Data below Start Marker

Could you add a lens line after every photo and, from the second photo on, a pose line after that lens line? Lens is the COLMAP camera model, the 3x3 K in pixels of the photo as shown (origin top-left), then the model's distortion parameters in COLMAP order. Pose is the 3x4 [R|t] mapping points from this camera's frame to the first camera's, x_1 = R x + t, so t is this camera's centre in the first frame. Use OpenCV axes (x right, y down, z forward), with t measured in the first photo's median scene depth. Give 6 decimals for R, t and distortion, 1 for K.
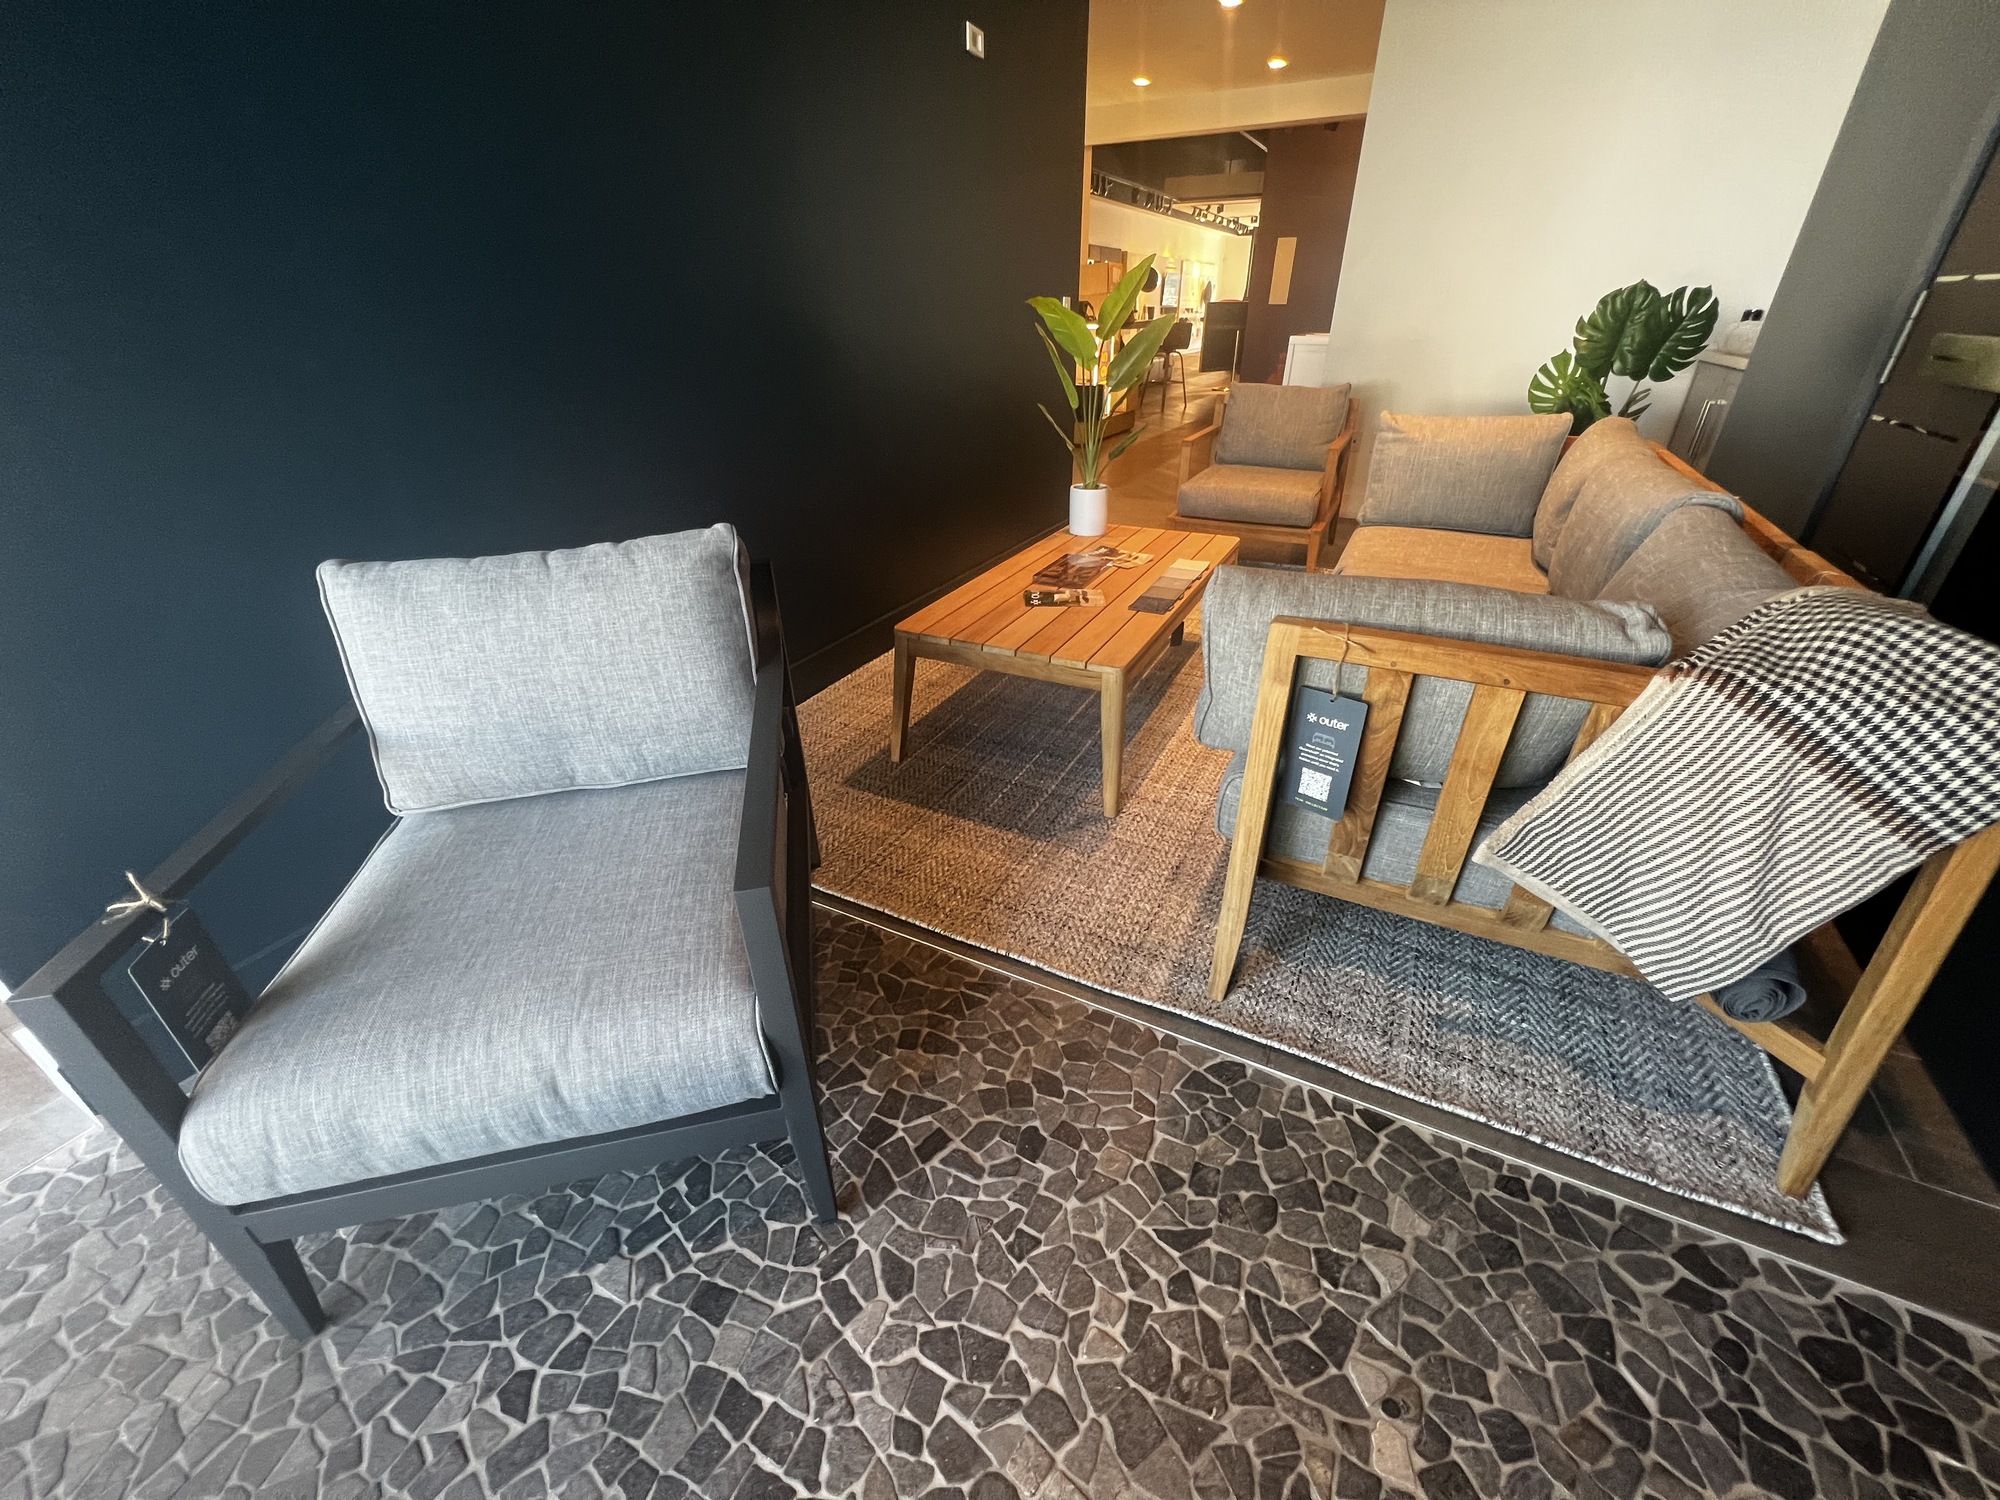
lens RADIAL K [[797.7, 0, 998.6], [0, 797.7, 743.5], [0, 0, 1]] dist [-0.000148, 0.000329]
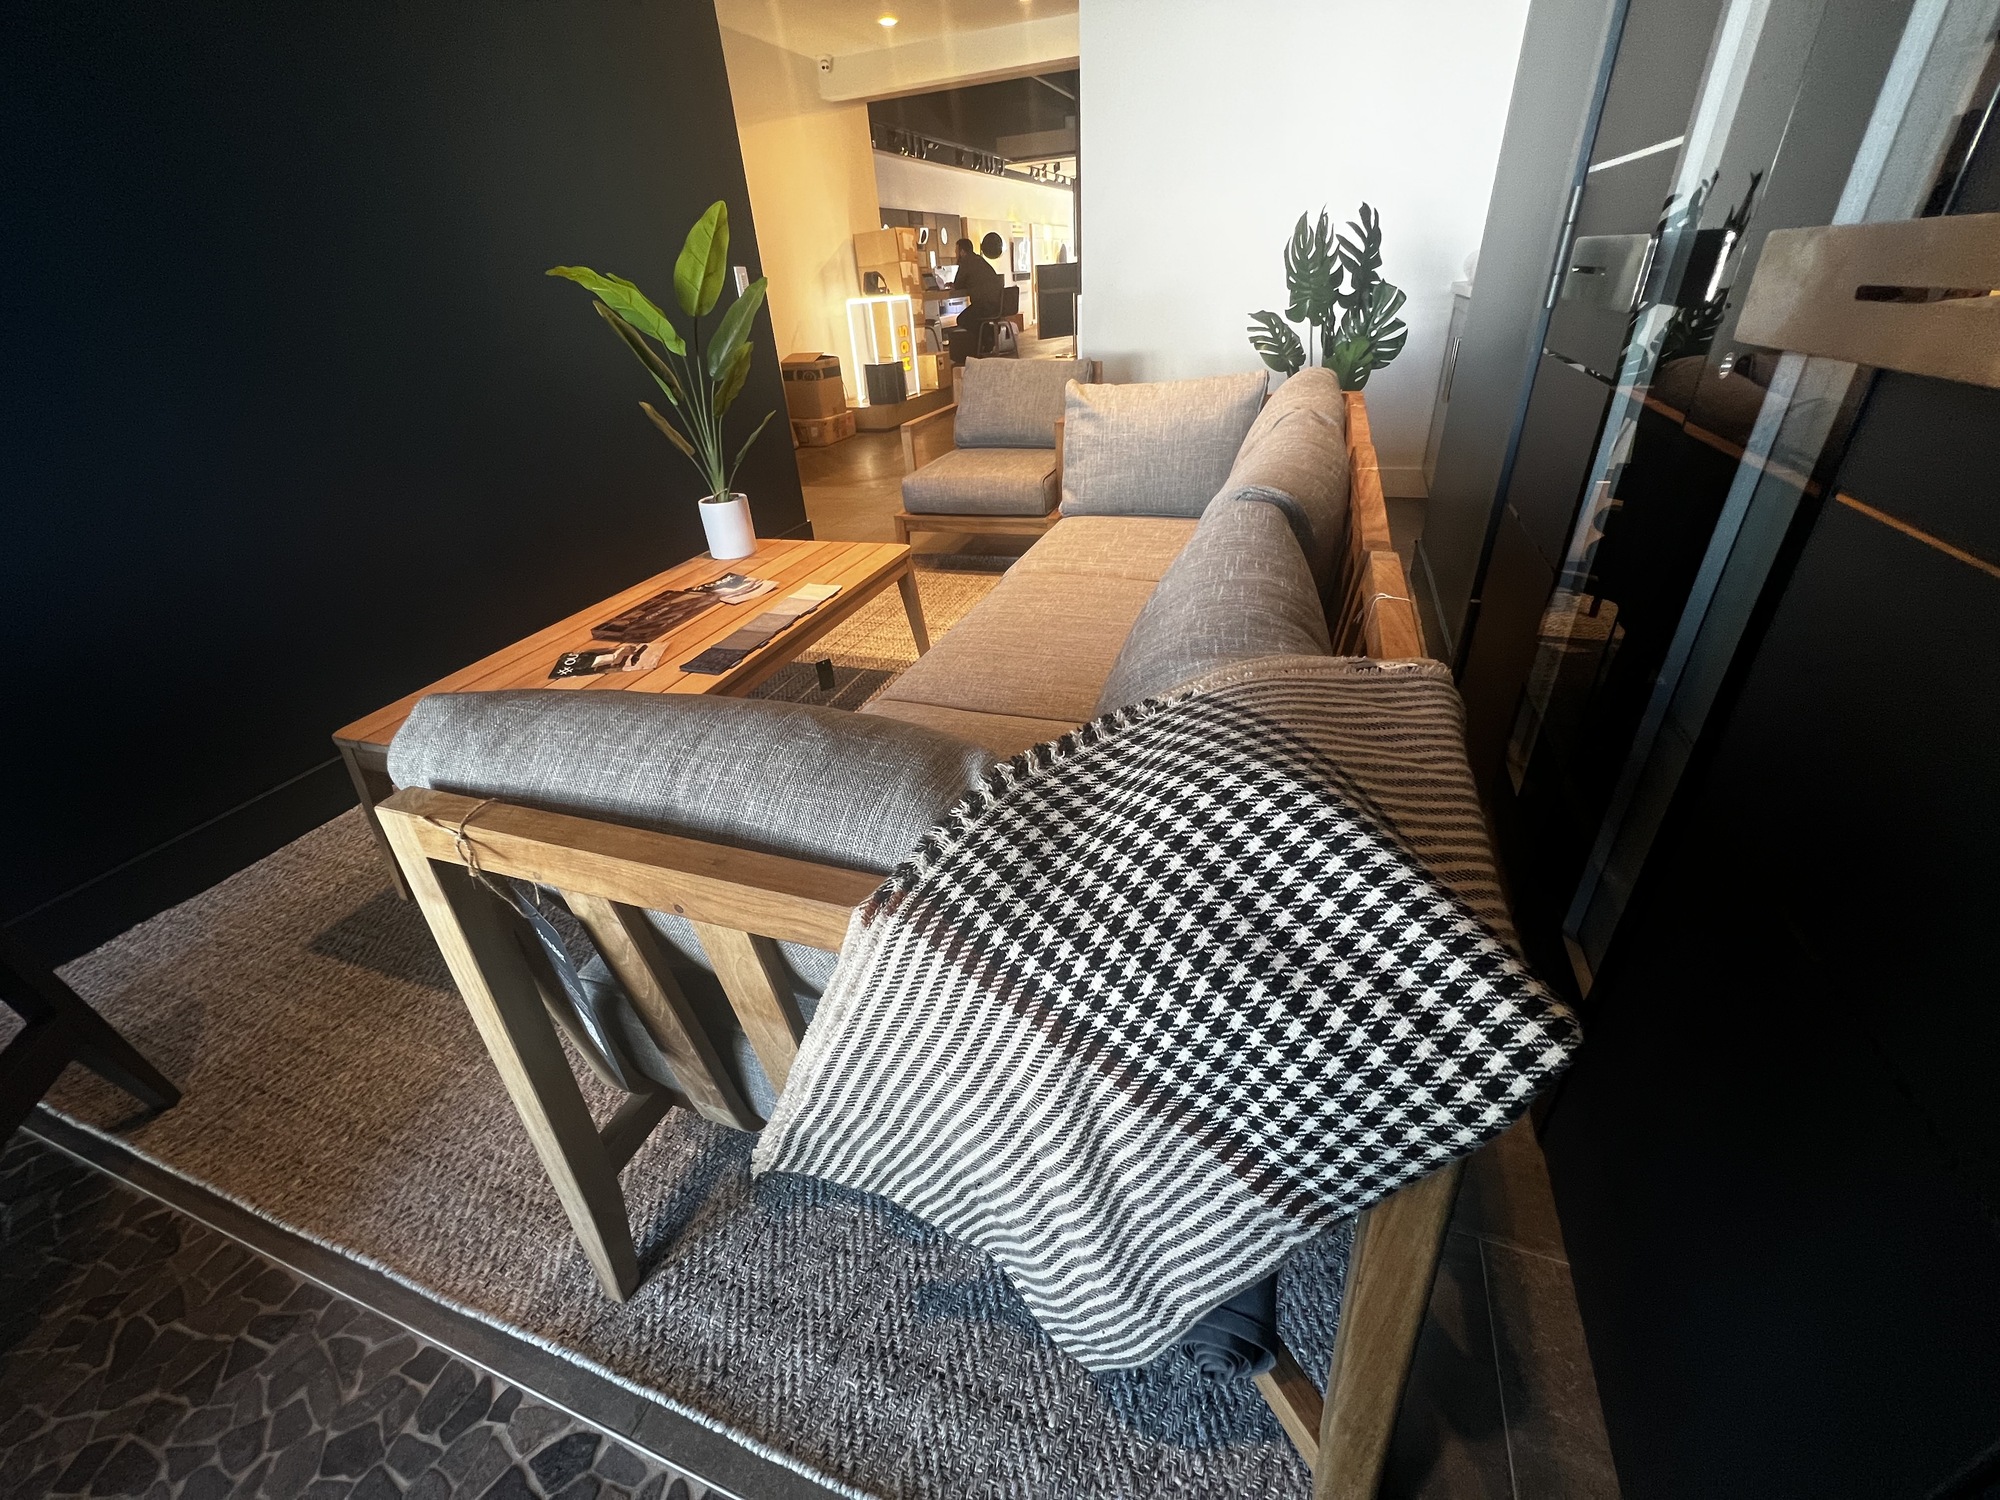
lens RADIAL K [[797.7, 0, 999.4], [0, 797.7, 741.3], [0, 0, 1]] dist [-0.000148, 0.000329]
pose [[0.991014, -0.108293, 0.078504, 0.676798], [0.106481, 0.993950, 0.026925, -0.150759], [-0.080945, -0.018323, 0.996550, 0.358620]]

Data below End Marker

About this task – Rewrite the lines above with every "photo" changed to "image" and nothing else altered, and leave the pictures out.

Result for this task –
Could you add a lens line after every image and, from the second image on, a pose line after that lens line? Lens is the COLMAP camera model, the 3x3 K in pixels of the image as shown (origin top-left), then the model's distortion parameters in COLMAP order. Pose is the 3x4 [R|t] mapping points from this camera's frame to the first camera's, x_1 = R x + t, so t is this camera's centre in the first frame. Use OpenCV axes (x right, y down, z forward), with t measured in the first image's median scene depth. Give 6 decimals for R, t and distortion, 1 for K.
lens RADIAL K [[797.7, 0, 998.6], [0, 797.7, 743.5], [0, 0, 1]] dist [-0.000148, 0.000329]
lens RADIAL K [[797.7, 0, 999.4], [0, 797.7, 741.3], [0, 0, 1]] dist [-0.000148, 0.000329]
pose [[0.991014, -0.108293, 0.078504, 0.676798], [0.106481, 0.993950, 0.026925, -0.150759], [-0.080945, -0.018323, 0.996550, 0.358620]]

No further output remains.